Olfactory dysfunction in PD was first reported more than 30 years ago (Ansari and Johnson, 1975), and loss of smell was suggested as risk factor, as well as a screening tool for the development of PD in recent prospective studies (Sommer et al., 2004; Ross et al., 2006; Haehner et al., 2007). This is also of clinical importance with regard to differential diagnosis of PD because there are other neurodegenerative diseases associated with PD symptoms in which loss of smell is absent or much less severe (e.g., multisystem atrophy, essential tremor and others; for review see Hawkes, 2006).

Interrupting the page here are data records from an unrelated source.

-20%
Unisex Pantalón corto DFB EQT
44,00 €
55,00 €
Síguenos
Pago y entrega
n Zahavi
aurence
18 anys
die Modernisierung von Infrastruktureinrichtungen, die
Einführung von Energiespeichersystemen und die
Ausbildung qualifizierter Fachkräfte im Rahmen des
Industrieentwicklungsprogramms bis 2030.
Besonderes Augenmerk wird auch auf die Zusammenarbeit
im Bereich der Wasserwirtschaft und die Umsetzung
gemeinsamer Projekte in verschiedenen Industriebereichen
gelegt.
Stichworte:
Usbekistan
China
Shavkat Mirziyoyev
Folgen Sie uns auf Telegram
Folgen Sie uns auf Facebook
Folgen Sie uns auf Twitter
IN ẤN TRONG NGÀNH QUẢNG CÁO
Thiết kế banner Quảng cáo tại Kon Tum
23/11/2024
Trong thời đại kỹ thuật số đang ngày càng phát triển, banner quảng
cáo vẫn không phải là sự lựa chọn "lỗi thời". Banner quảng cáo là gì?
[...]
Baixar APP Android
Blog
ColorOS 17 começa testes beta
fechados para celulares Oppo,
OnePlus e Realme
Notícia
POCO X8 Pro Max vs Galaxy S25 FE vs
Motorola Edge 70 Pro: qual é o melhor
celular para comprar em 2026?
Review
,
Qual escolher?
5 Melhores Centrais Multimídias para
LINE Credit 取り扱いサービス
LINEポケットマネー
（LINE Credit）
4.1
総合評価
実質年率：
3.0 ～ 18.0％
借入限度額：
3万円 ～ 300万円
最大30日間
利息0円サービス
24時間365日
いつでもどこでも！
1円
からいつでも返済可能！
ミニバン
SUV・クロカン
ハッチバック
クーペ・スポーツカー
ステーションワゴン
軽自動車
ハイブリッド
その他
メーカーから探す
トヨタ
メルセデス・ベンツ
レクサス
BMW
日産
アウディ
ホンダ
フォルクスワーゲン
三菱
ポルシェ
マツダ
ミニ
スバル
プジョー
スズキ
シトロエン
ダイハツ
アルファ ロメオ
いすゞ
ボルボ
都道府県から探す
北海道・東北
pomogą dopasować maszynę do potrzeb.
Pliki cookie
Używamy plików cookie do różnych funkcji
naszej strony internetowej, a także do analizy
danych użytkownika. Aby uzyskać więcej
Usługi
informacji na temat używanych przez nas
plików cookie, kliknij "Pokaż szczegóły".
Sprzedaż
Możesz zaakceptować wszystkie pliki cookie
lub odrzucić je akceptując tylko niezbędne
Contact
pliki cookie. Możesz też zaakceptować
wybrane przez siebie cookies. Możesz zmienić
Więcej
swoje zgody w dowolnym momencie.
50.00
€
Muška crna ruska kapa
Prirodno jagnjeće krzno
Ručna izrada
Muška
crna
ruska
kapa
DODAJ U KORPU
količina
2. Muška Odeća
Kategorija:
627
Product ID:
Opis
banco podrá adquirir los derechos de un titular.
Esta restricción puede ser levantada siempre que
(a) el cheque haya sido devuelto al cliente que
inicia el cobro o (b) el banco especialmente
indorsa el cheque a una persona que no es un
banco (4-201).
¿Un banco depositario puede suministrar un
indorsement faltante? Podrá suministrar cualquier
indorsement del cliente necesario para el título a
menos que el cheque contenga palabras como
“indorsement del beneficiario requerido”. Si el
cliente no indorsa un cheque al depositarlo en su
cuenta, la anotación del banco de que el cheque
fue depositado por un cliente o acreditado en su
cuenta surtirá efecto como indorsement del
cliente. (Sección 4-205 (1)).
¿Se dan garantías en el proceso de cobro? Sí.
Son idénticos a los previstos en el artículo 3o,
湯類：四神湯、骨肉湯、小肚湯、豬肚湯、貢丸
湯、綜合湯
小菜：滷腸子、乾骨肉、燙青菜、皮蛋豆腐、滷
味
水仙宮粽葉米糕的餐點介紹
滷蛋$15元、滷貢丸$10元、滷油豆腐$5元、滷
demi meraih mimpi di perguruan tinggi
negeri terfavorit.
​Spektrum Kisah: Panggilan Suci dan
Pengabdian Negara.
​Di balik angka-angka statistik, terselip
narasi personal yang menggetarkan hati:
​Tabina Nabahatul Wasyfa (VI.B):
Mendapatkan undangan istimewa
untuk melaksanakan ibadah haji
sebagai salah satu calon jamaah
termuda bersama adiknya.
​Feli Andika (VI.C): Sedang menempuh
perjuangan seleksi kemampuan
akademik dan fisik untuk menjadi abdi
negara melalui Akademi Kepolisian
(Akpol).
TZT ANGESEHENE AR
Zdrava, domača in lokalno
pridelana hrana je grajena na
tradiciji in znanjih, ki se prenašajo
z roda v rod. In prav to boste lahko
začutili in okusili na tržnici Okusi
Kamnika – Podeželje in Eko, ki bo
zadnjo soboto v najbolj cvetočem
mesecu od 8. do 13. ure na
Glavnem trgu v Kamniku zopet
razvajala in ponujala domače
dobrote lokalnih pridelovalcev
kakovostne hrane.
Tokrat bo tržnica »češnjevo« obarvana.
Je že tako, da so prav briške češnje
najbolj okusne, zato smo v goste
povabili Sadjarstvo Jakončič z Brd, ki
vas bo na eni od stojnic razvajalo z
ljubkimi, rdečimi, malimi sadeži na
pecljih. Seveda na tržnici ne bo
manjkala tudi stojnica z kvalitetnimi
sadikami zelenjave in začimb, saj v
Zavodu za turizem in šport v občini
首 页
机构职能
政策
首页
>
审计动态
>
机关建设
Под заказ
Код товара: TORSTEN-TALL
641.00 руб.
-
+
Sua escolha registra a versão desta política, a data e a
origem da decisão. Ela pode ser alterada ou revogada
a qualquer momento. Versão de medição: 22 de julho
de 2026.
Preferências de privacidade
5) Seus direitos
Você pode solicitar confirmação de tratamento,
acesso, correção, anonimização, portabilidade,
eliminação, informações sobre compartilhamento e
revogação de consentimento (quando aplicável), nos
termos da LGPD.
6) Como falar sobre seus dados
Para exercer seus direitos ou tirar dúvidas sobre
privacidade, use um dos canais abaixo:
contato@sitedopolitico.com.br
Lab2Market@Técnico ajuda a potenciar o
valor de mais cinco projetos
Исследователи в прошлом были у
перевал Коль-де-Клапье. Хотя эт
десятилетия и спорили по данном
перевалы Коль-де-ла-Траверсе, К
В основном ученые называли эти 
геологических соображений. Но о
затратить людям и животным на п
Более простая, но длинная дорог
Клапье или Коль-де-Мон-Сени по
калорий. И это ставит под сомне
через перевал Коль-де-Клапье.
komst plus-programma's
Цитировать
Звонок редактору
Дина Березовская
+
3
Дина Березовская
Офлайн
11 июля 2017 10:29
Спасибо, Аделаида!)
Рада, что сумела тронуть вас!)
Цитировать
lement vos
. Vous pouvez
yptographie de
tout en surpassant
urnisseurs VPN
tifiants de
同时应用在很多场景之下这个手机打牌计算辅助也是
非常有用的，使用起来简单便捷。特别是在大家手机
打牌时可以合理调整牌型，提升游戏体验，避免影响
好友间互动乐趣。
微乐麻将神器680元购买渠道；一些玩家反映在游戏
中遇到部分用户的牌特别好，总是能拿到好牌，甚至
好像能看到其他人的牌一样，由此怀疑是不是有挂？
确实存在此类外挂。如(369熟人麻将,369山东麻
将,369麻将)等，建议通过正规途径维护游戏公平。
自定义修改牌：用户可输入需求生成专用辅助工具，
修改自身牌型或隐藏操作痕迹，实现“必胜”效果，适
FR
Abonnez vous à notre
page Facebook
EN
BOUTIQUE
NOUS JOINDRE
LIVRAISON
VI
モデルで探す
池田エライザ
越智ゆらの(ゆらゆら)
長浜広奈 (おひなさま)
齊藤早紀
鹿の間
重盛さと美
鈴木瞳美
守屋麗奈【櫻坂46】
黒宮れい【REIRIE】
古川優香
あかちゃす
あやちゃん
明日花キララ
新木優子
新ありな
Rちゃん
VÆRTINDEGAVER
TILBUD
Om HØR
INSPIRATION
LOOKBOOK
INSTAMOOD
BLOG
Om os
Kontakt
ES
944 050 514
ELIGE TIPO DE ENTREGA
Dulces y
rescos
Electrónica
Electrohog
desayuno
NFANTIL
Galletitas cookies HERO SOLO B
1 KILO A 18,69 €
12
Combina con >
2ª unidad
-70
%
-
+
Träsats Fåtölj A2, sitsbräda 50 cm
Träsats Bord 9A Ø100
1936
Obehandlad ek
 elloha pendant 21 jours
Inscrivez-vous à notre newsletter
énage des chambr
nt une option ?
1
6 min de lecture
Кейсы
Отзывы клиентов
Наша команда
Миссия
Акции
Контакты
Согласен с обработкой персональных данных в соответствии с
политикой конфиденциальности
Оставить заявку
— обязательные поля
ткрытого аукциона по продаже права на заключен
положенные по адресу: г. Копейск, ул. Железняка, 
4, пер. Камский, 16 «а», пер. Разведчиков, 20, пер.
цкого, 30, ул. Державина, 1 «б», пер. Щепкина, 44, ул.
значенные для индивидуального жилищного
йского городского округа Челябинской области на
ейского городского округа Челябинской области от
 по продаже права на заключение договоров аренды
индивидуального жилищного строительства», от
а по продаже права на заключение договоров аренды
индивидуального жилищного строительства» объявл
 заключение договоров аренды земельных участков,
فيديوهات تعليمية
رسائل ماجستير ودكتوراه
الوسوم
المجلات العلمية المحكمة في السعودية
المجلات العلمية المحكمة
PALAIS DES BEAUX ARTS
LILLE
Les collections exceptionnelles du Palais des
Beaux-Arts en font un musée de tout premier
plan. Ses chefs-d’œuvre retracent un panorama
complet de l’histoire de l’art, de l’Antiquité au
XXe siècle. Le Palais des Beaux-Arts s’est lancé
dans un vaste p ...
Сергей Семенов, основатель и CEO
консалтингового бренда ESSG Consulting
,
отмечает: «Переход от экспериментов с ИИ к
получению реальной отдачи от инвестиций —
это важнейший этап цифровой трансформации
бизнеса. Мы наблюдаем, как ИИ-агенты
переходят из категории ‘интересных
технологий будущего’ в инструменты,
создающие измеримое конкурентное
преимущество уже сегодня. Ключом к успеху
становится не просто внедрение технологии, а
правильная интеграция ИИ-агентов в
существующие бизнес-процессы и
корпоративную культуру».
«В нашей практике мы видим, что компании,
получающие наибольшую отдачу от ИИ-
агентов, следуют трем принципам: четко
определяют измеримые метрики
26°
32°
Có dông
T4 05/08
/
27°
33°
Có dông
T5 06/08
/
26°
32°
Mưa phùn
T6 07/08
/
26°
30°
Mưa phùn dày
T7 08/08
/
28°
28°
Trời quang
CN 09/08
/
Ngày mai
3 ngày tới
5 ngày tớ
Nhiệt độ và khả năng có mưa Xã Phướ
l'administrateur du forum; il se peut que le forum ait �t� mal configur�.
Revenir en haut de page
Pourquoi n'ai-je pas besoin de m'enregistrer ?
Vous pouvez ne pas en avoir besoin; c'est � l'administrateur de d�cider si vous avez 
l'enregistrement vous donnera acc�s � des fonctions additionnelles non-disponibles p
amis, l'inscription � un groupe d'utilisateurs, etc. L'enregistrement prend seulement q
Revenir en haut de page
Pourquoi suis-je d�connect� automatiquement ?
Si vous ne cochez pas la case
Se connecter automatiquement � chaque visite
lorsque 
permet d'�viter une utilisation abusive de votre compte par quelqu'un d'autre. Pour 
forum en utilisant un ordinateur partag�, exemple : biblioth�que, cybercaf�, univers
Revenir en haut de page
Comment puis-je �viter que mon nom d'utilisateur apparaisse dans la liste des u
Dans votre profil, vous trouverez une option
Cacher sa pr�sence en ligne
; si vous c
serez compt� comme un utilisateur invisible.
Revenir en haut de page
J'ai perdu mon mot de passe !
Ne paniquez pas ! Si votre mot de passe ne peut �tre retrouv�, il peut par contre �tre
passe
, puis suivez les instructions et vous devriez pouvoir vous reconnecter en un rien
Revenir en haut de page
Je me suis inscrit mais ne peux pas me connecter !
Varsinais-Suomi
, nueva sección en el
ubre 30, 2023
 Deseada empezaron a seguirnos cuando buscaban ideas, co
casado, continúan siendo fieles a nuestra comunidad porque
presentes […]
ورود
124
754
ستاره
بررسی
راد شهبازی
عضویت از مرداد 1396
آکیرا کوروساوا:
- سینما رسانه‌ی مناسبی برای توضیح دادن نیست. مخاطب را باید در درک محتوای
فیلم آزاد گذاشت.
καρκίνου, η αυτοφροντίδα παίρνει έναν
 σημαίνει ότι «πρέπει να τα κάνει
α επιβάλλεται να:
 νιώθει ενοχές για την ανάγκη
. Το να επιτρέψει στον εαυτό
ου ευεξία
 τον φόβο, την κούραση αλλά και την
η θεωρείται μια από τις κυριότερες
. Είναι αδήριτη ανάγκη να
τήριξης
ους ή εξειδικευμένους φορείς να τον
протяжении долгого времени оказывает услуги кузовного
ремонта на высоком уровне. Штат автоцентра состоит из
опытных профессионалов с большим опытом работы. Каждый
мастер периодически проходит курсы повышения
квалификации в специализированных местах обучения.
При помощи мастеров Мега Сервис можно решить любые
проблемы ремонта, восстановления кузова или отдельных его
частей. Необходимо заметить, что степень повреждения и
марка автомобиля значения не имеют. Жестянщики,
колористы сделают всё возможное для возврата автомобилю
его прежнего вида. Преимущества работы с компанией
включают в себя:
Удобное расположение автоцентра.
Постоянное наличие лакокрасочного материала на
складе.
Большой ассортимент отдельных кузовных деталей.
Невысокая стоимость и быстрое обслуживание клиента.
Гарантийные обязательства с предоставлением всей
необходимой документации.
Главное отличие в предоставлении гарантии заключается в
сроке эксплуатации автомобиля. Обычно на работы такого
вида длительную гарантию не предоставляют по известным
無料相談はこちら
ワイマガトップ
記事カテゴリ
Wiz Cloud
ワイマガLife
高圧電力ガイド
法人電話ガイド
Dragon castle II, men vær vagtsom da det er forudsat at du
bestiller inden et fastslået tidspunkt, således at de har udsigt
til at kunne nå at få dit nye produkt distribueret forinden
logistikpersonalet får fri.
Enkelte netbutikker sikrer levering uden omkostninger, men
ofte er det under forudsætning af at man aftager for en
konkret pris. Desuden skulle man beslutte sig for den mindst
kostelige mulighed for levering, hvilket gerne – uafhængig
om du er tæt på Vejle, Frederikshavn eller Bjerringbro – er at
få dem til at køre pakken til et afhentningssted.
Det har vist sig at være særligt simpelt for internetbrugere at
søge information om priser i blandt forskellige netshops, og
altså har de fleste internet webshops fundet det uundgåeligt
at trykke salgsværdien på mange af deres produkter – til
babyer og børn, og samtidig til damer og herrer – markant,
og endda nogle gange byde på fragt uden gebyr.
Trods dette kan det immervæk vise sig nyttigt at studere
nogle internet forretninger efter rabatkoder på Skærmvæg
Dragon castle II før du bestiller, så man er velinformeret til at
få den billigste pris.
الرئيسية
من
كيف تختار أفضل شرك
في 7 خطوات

Pathological hallmarks of PD (Lewy neuritis and Lewy bodies) are first found in the brainstem, olfactory bulb, and associated anterior olfactory nucleus in the olfactory tract long before the disease becomes clinically apparent (Braak et al., 2003), with Lewy bodies being found in mitral cells of the olfactory bulb (Daniel and Hawkes, 1992) and dystrophic neurites being present in the olfactory epithelium (Crino et al., 1995). Although a detailed analysis of apoptosis in the olfactory bulb beyond anatomical description is still lacking, significant cell loss in the PD olfactory bulb is beyond doubt (Hawkes, 2006). From results in the rodent, it appears that this cell loss can at least partially and temporarily be compensated by increased neurogenesis and cell replacement in the olfactory bulb (Yamada et al., 2004), thereby slowing down symptom onset.